Items listed in a dataset:
◇ ◇ ◇ ◇ ◇ ◇ ◇

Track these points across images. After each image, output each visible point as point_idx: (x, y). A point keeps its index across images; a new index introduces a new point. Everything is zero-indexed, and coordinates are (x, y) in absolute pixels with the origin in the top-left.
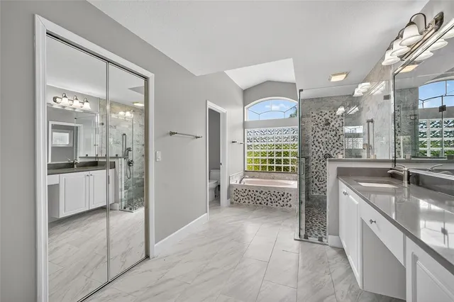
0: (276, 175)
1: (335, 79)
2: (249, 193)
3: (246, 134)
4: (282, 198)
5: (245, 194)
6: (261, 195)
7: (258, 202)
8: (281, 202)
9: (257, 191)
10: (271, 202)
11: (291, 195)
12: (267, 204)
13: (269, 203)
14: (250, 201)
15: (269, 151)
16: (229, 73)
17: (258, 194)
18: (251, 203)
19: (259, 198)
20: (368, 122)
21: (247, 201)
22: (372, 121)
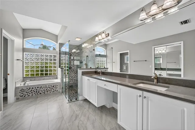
0: (46, 78)
1: (77, 39)
2: (33, 90)
3: (24, 55)
4: (53, 88)
5: (29, 91)
6: (41, 89)
7: (38, 93)
8: (52, 90)
9: (38, 88)
10: (47, 91)
11: (57, 86)
12: (45, 93)
13: (46, 92)
14: (33, 94)
15: (41, 65)
16: (15, 14)
17: (39, 89)
18: (34, 95)
19: (40, 91)
20: (87, 56)
21: (31, 95)
22: (88, 56)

◇ ◇ ◇ ◇ ◇ ◇ ◇

The output must be every line of the records, printed exactly, with the pictures omitted.

Track these points across images. After each image, output each visible point as point_idx: (x, y). A point keeps its index across images; a new index introduces a new point. Everything is zero-indexed, and coordinates are (x, y) in absolute pixels with the origin in the top-left.
0: (276, 175)
1: (335, 79)
2: (249, 193)
3: (246, 134)
4: (282, 198)
5: (245, 194)
6: (261, 195)
7: (258, 202)
8: (281, 202)
9: (257, 191)
10: (271, 202)
11: (291, 195)
12: (267, 204)
13: (269, 203)
14: (250, 201)
15: (269, 151)
16: (229, 73)
17: (258, 194)
18: (251, 203)
19: (259, 198)
20: (368, 122)
21: (247, 201)
22: (372, 121)
0: (46, 78)
1: (77, 39)
2: (33, 90)
3: (24, 55)
4: (53, 88)
5: (29, 91)
6: (41, 89)
7: (38, 93)
8: (52, 90)
9: (38, 88)
10: (47, 91)
11: (57, 86)
12: (45, 93)
13: (46, 92)
14: (33, 94)
15: (41, 65)
16: (15, 14)
17: (39, 89)
18: (34, 95)
19: (40, 91)
20: (87, 56)
21: (31, 95)
22: (88, 56)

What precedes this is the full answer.